Des gens m’ont demandé de les accompagner et je me suis formé. Je les aide à aller chercher le meilleur d’eux-mêmes. On voit qu’il y a une vraie souffrance pour s’adapter à un monde mouvant. Quand cet acouphène est apparu dans ma vie, je me suis demandé comment vivre avec. 

Tristan Vyskoc

Ce bruit insupportable n’a pas disparu. Entre son atelier à Paris, dans l’avenue de la Grande-Armée, et le Calvados, où il possède une résidence près de Blangy-le-Château, l’artiste de 54 ans s’est « adapté » et a fait preuve de résilience.

La Normandie lui plaît énormément, il compte y passer de plus en plus de temps. « Les ciels, les lumières sont très inspirants », conclut Tristan Vyskoc avec la certitude que cette atmosphère apaisante lui permettra d’élargir sa palette.

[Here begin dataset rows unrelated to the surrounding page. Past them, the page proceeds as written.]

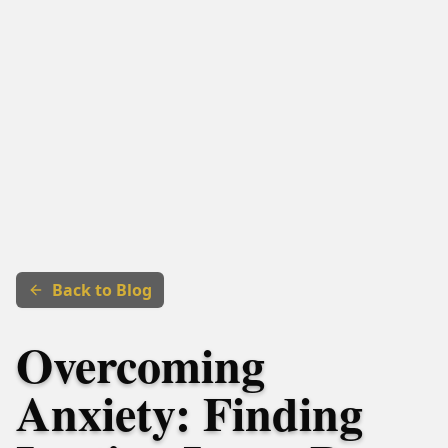
Back to Blog
Overcoming
Anxiety: Finding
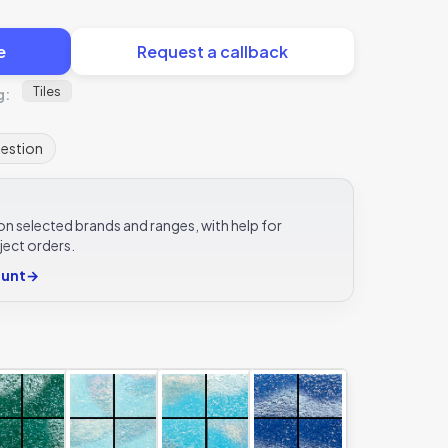
e
Request a callback
Tiles
g:
uestion
e on selected brands and ranges, with help for
ject orders.
ount
→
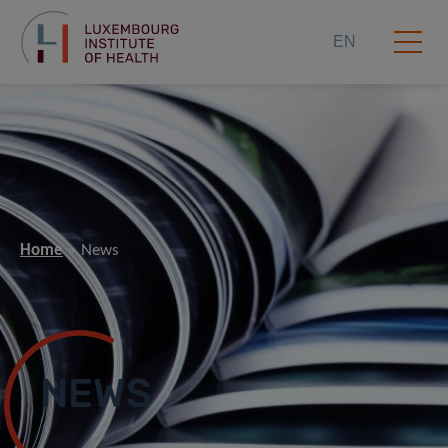
EN
Home
News
NEWS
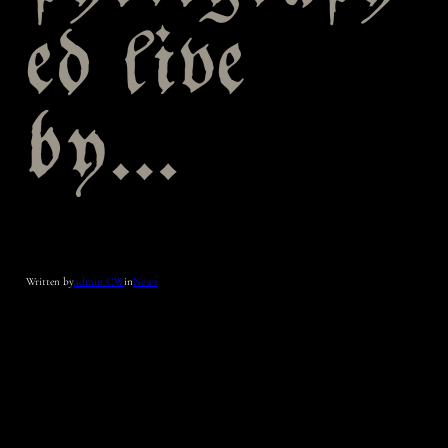
ed live
by…
Written by
admin_CW
in
News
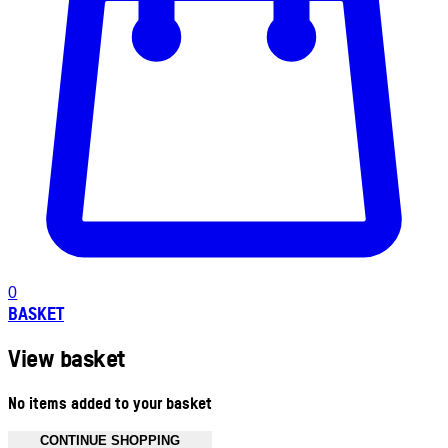
0
BASKET
View basket
No items added to your basket
CONTINUE SHOPPING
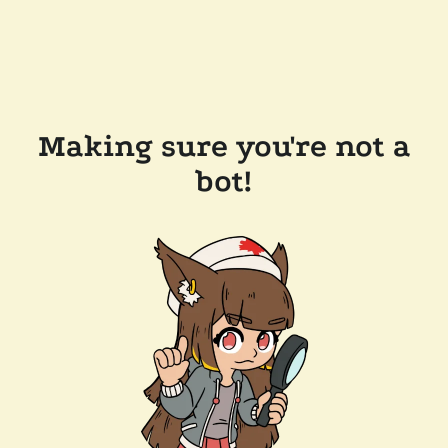
Making sure you're not a
bot!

Le site internet de Tristan Vyskoc
Exposition jusqu’au 23 août. Ouverture tous les samedis et dimanches de 14 h à 18 h.
Centre d’art La Dame Blanche, 8C Hameau de Courcelles, 27 470 Serquigny
La Dame Blanche a le plaisir d’inviter le public à la rencontre de Tristan Vyskoc, Jean-Marie Torque et Thierry Dhuisme dimanche 10 août à 13 h, autour d’un cocktail, pour partager un beau moment d’échanges et saisir l’occasion d’acquérir une œuvre.